Goondiwindi takes crime fight to state conference

Goondiwindi Regional Council this week continued its advocacy for changes to Queensland policing and justice powers to better protect the local community.

At its June Ordinary Meeting, Councillors unanimously voted to submit a motion for consideration at the 2022 Local Government Association of Queensland (LGAQ) annual conference to review the Juvenile Justice and associated Acts to provide for enhanced police powers and greater consequences for offenders and additional community supervision for offenders under restraint or community release.

“Unfortunately, Goondiwindi town has been subject to a series of break-ins and thefts from a small number of repeat youth offenders and our community has been requesting solutions from the state government for some time now,” said Mayor, Lawrence Springborg.

“As much as this is a state responsibility, on behalf of our community our Council is using every avenue possible to advocate for changes.

“From the outset I want to say that our local police have the full support and confidence of Council, but they are often let down by the courts and other agencies.”

The Mayor welcomed recent news that the Goondiwindi Police station will now be permanently staffed to operate 24-hours a day, seven days a week.

“A 24-hour police station provides police with increased resources to find and apprehend criminals. It doesn’t, however, address the state limitations in relation to intercepting stolen vehicles, or cross-border jurisdictional issues,” he said.

“Whilst we’ve been grateful for the assistance to date from the state government, much more needs to be done to break the cycle of crime and hold brazen repeat offenders accountable and protect communities.

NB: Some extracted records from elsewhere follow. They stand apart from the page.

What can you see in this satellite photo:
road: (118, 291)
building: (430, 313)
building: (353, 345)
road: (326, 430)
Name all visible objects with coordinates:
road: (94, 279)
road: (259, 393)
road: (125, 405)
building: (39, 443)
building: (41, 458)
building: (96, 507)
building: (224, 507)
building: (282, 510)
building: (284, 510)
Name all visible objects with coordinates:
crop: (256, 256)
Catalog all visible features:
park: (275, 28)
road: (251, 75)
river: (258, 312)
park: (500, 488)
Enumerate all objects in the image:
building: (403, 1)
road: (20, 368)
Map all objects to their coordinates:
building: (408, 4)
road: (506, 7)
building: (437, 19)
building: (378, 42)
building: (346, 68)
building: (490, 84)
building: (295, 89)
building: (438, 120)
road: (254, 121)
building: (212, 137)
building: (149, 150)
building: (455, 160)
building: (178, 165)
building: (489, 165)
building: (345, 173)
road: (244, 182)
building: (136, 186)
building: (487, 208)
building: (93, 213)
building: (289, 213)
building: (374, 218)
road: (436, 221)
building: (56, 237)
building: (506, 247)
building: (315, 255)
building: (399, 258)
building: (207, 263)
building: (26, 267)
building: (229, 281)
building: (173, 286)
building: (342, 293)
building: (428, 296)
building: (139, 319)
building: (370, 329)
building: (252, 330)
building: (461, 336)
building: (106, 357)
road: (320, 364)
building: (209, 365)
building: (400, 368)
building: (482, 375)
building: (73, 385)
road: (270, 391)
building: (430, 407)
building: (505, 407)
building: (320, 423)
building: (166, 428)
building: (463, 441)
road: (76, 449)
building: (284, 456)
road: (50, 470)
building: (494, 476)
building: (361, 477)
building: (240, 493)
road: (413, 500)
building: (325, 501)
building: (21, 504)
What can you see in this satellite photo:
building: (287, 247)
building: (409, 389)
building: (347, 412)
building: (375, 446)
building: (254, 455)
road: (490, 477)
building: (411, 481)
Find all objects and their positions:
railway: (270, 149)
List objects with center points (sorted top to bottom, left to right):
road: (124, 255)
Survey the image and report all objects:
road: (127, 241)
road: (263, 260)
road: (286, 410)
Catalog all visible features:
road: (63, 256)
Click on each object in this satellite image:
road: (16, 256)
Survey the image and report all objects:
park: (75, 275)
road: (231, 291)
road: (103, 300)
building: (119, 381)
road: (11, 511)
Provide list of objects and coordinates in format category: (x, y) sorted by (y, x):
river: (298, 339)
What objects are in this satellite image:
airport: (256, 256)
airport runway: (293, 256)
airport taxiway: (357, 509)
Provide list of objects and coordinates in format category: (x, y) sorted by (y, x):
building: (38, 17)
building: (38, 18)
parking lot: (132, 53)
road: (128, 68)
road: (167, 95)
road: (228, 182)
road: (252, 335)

“As we were reminded recently in the court case relating to the tragic deaths of Kate Leadbetter, Matthew Field and their unborn baby Miles, we need better deterrents and interventions to prevent ours and other communities from becoming the victim of similar tragic consequences of repeat youth criminals.

“Breaking the cycle of crime requires appropriate resources and effective laws, for education, child safety, police, court and justice systems, all of which are a state responsibility, and more must be done to prevent crime and hold offenders accountable,” said the Mayor.